As far as Univeral, I hear it’s a distribution deal in the sense that they get around an 8% fee of the box office. Chances are, Uni isn’t going to collect that. I hear Universal is on the hook for 50% of this $80M marketing campaign (which has Vaughn’s heavy fingerprints on it), and that the studio collects back what it’s owed in marketing from the box office before it collects a distribution fee. All these Apple distribution deals work differently. In certain cases, some studios get a guaranteed distribution fee, even if the movie buckles at the B.O.

For Vaughn, that’s the lowest CinemaScore of his career to date, arguably. He’s going to be fine: His Marv-financed Argylle, then sold it to Apple for $200M. The filmmaker self- finances and then sells his movies, which has been his practice with The Kingsman movies, the first two films acquired by 20th Century Fox for, respectively, a $100M+ apiece.

Mostly guy-leaning here at 52% to females 48%. Mean over 25 at 40% were the majority who bought tickets and gave Argylle a 73% grade. Women over 25 at 38% followed and graded the PG-13 action movie at 78%. Diversity demos were 53% Caucasian, 20% Latino and Hispanic, 12% Black and 10% Asian.

Imax and PLFs are repping 42% of Argylle‘s weekend so far, with the movie playing in the West, Mountain, South and South Central. AMC Lincoln Square in NYC is the highest-grossing cinema in the nation through Friday with close to $50K.

Fathom Event’s fourth season of The Chosen is in the No. 7 spot after a $1.75M Friday, on its way to a $3.5M opening at 2,248 theaters.

FRIDAY AM: After a few weeks without any studio wide releases, Apple Original Films’ Argylle via Universal is hoping to entice moviegoers back, but it won’t be in a big way. Thursday night’s previews for the Matthew Vaughn-directed PG-13 action movie made $1.7 million, which is below the $2.4M previews clocked by Amazon MGM’s The Beekeeper a few weeks ago. That movie posted a $16.5M opening, so any hope that the $200 million-budgeted Argylle will get to that $20M-plus that some exhibitors were seeing — I don’t think so.

Argylle was booked at 3,100 theaters last night and has all the cinema upcharges this weekend of PLF and Imax, etc.
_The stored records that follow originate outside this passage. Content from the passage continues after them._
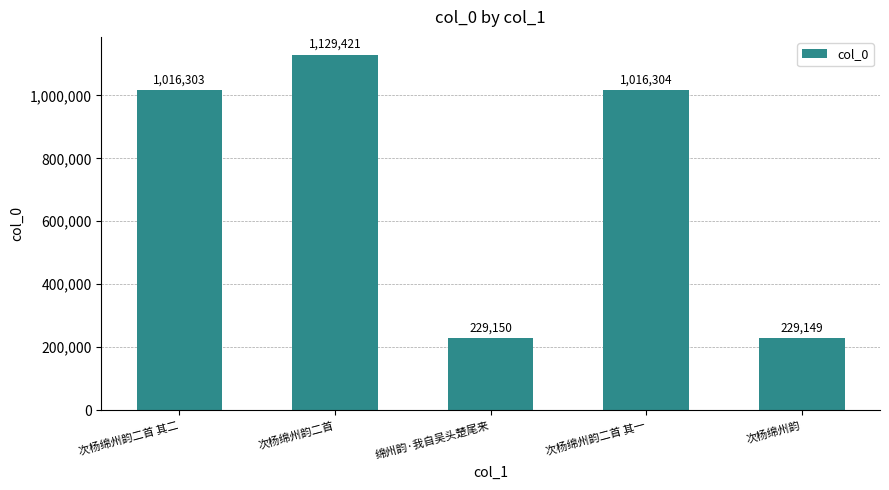

What is the label of the 5th bar from the left?

次杨绵州韵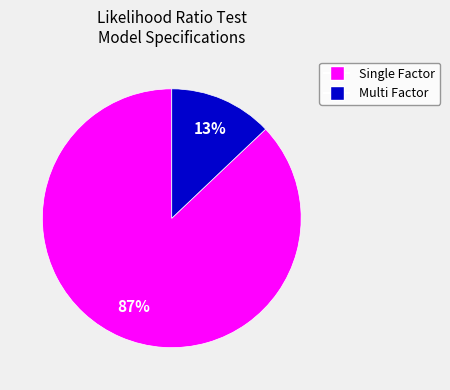

Does any single category account for the majority?

Yes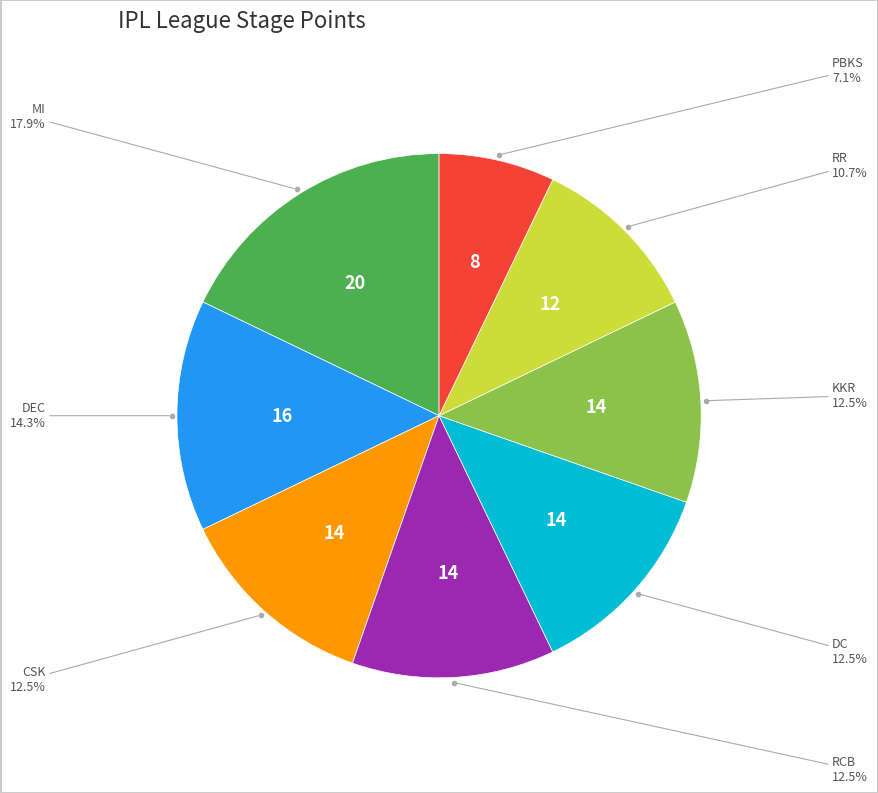

Is there a majority slice in this chart?

No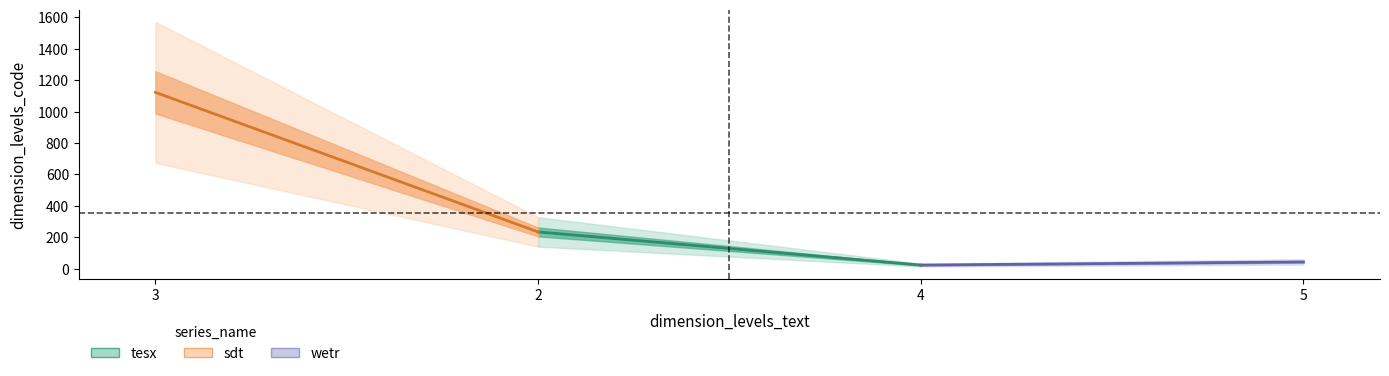

What is the average value of the wetr series?

33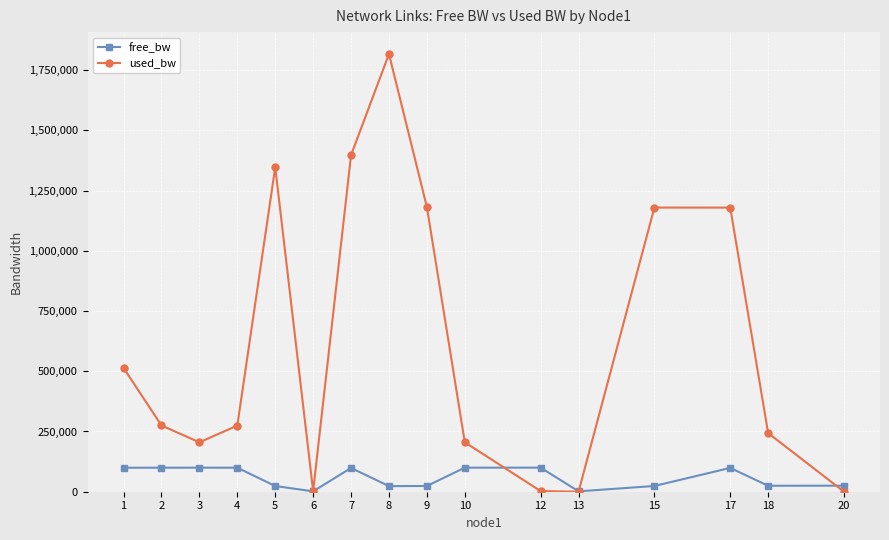

Which series has the largest range (max minus min)?

used_bw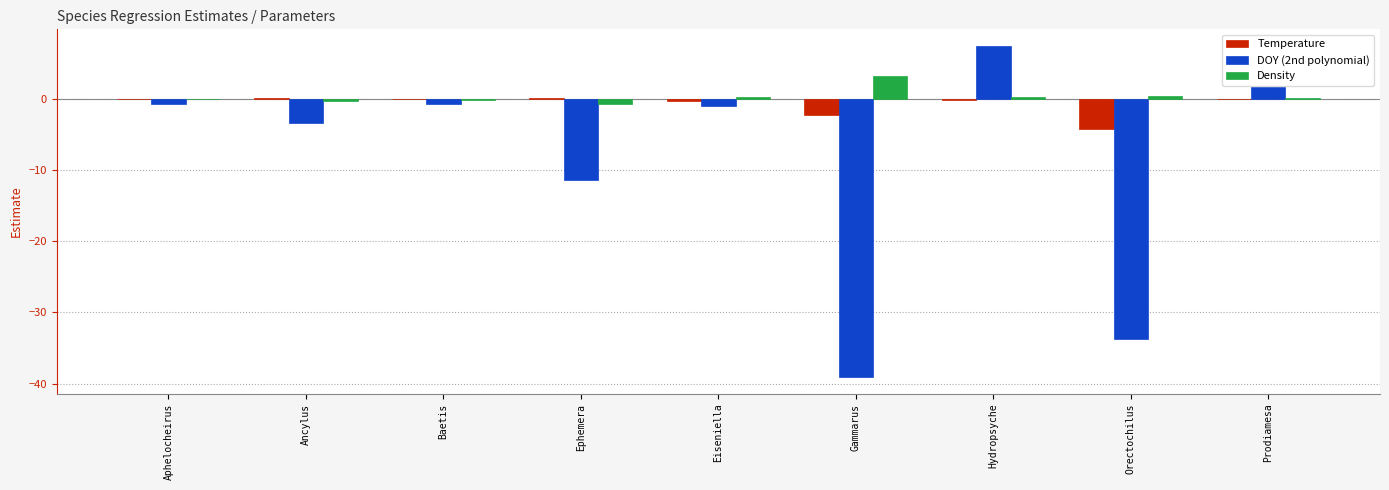

What is the sum of all DOY (2nd polynomial) values?

-81.0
Reviewers at 34% on Rotten Tomatoes already are screaming “don’t go.” This despite the fact that the $200 million MARV-Cloudy production has an all-star cast of Henry Cavill, John Cena, Oscar winner Ariana DeBose, Grammy-winning pop superstar Dua Lipa, Emmy winner and Oscar nominee Bryan Cranston, Emmy winner Catherine O’Hara, Sofia Boutella and Marvel’s Samuel L. Jackson.

Meanwhile, Fathom Events’ Season 4 of The Chosen did an estimated $1.4M at 2,236 theaters; that’s for episodes 1-3. Episodes 4-6 hit on February 15, while episodes 7-8 debut in theaters February 29.
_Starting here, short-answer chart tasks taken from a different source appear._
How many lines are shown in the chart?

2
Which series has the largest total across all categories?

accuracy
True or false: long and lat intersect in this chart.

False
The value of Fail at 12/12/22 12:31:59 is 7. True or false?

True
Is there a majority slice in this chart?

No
While Beekeeper was beaten by Paramount’s Mean Girls in their respective third weekends $6.9M to $6.6M, the Jason Statham movie ruled over the Plastics in their second weeks, $9.2M at 3,337 to $8.9M at 3,544. Beekeeper‘s domestic running total stands at $44.1M, Mean Girls at $62.3M.

Following Mean Girls, Warner Bros’ Wonka was third for the week with $7.1M at 3,014 theaters, and a running total of $196.3M. Man, it has to cross $200M this weekend.

Sony’s Anyone But You, booked at 2,885 theaters, ended its Week 6 with $6.4M and a running total of $72.7M.

Illumination/Universal’s Migration at 2,970 theaters ends Week 6 with $6M, and a $102M running stateside cume.